Chief Robert Louie: Business depends on clear rights; Premier Eby is risking B.C.’s economy by ignoring them

The Westbank First Nation is a national leader in welcoming and developing business in our territory. We depend on it. For over 20 years we have proven that when done right, it enriches the lives of our people and everyone in B.C.

So, when Premier Eby misrepresents what B.C.’s Declaration on the Rights of Indigenous Peoples Act (DRIPA) does, and frames reconciliation as an obstacle to investment, he harms us. He harms every First Nation working to build an economy on its own terms, and he harms the investors and partners who depend on legal certainty to invest capital, putting jobs and economic activity at risk.

Since our self-government agreement came into force in 2005, we have built one of Canada’s most successful Indigenous economies. Today, over 600 businesses operate on Westbank Lands and more than 11,000 non-members live here.

Our assessed property value sits at roughly $4 billion — up from $1.5 billion a decade ago. Our lands generate $125 million in annual taxes for all levels of government, and thousands of people work for businesses operated on Westbank Lands. We own shopping centres, housing developments, forestry operations, wind energy projects and a renewable gas venture. A significant portion of the Okanagan economy runs on activity generated in our area of responsibility within the syilx Okanagan Nation.

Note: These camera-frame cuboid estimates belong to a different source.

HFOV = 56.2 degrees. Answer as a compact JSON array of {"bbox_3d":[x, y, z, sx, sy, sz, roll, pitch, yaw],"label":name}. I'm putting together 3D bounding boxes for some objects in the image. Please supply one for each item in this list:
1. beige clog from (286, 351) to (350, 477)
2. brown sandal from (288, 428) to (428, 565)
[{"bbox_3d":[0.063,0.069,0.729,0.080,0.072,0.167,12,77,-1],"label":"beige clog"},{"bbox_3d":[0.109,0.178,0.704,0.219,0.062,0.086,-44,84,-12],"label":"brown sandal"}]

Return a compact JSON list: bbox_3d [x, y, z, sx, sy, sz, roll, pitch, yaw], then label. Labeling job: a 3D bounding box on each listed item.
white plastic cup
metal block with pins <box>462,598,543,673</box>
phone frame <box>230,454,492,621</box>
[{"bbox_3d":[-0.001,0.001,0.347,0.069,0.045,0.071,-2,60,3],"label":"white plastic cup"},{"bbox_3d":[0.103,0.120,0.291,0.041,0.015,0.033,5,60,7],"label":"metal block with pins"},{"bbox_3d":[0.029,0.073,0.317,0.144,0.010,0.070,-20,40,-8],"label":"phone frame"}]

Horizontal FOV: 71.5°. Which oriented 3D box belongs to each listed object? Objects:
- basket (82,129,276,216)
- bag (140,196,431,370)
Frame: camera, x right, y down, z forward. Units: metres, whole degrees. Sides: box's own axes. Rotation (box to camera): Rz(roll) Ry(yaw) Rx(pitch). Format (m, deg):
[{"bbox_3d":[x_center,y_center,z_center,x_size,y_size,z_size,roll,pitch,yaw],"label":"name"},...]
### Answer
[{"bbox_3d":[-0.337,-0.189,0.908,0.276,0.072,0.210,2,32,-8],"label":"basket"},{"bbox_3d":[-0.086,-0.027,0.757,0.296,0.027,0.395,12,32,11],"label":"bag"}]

None of this happened by accident. It happened because we had clear rules, clear rights and clear relationships. When partners know who holds authority, and know it will be respected, they commit capital. Certainty secures deals. Ambiguity kills them.

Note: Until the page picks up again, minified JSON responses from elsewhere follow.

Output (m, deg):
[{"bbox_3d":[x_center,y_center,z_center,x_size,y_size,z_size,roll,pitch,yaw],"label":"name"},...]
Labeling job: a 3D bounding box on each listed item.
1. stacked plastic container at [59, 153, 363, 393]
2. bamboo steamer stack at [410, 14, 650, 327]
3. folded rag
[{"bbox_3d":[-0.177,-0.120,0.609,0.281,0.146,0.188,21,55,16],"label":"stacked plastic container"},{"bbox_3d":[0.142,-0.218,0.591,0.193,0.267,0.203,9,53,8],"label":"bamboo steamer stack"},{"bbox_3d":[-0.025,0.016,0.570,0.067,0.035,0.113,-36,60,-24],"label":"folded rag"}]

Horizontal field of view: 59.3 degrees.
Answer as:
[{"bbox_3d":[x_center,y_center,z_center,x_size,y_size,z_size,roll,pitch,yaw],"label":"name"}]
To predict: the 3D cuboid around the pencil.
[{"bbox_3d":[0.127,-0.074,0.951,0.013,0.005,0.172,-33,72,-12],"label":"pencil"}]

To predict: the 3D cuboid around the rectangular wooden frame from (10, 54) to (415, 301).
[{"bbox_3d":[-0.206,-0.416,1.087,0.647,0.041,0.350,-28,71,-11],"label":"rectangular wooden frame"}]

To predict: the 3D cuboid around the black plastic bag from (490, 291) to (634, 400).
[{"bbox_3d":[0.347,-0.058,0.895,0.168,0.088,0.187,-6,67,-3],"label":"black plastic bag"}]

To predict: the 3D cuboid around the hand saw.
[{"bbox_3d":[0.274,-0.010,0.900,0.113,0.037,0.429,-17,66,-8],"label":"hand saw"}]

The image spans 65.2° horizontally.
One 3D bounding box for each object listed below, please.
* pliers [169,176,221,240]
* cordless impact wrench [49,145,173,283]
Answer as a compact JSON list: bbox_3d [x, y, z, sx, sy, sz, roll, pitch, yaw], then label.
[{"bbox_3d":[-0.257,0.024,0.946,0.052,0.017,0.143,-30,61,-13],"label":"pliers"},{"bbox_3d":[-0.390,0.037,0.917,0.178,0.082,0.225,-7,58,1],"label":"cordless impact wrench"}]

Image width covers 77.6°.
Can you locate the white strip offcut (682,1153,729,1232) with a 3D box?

Right now, David Eby’s government is conducting wholly inadequate consultation with Westbank over the proposed Big White ski resort expansion — a major development with significant impacts on the environment and our Aboriginal rights and title. This is a failure that lies with the Crown and is exactly what the premier’s rhetoric enables: a government that treats its own consultation obligations as optional, opening the door to legal challenges.

Now, instead of consent and certainty, a major project and proponent in the Okanagan faces legal risk and uncertainty, all because B.C. is failing to respect our rights under UNDRIP and our good governance obligations as environmental stewards.

Across B.C., the evidence runs in one direction: Consent, properly obtained, means fewer injunctions and faster timelines.

For example, the Haisla Nation owns 50.1 per cent of Cedar LNG — a $4-billion project under construction near Kitimat. The Squamish Nation controls the Sen̓áḵw development: 6,000 rental units in Vancouver with total lifetime revenues projected at $16 billion to $20 billion.

Neither deal happened despite Indigenous rights. They happened because of them. Lawrence Schembri, former deputy governor of the Bank of Canada, concluded in a Fraser Institute study that UNDRIP’s consent requirement strengthens property rights and cuts transaction costs. In our case, decisions on the Big White proposal, which has been continuing since 2020, could have potentially proceeded more quickly if our consent had been properly sought and obtained. It’s a lesson the province doesn’t appear to have learned yet.

The recent Gitxaała decision declared the province’s mineral-staking system violated DRIPA legislation because it allowed third parties to claim rights on our territories without speaking to us.

Rather than facing up to his government’s shortcomings by revising the system, Eby attacked the courts. He said they had put themselves “in the driver’s seat” of reconciliation, but ensuring governments follow their own laws is the courts simply doing their job of oversight.

Amending DRIPA to restrict that oversight, as the premier has now pledged, will not end disputes. In fact, they could worsen as First Nations are forced to pursue expensive Section 35 constitutional litigation — the same cycle of litigation that consumed a generation after Delgamuukw in 1997, and cost everyone dearly. It shouldn’t be repeated.

What Westbank needs is what good business partners require: a predictable legal framework. DRIPA provides that. If reconciliation can be paused or avoided whenever it becomes politically uncomfortable, it isn’t reconciliation, it’s merely lip service.

To every chamber of commerce, every resort operator, every energy company, every developer who has called Westbank a good partner: Please stand up.

Tell the premier that you understand what makes the Okanagan economy work. Tell your MLA that weakening DRIPA jeopardizes investment — it doesn’t protect it. The syilx Peoples have been here for thousands of years, and we will be here for thousands more. What we want is to keep building, together, on solid legal ground.

Robert Louie is chief of the Westbank First Nation and chairman of the First Nations Lands Advisory Board. He’s an officer of the Order of Canada and recipient of the Order of B.C.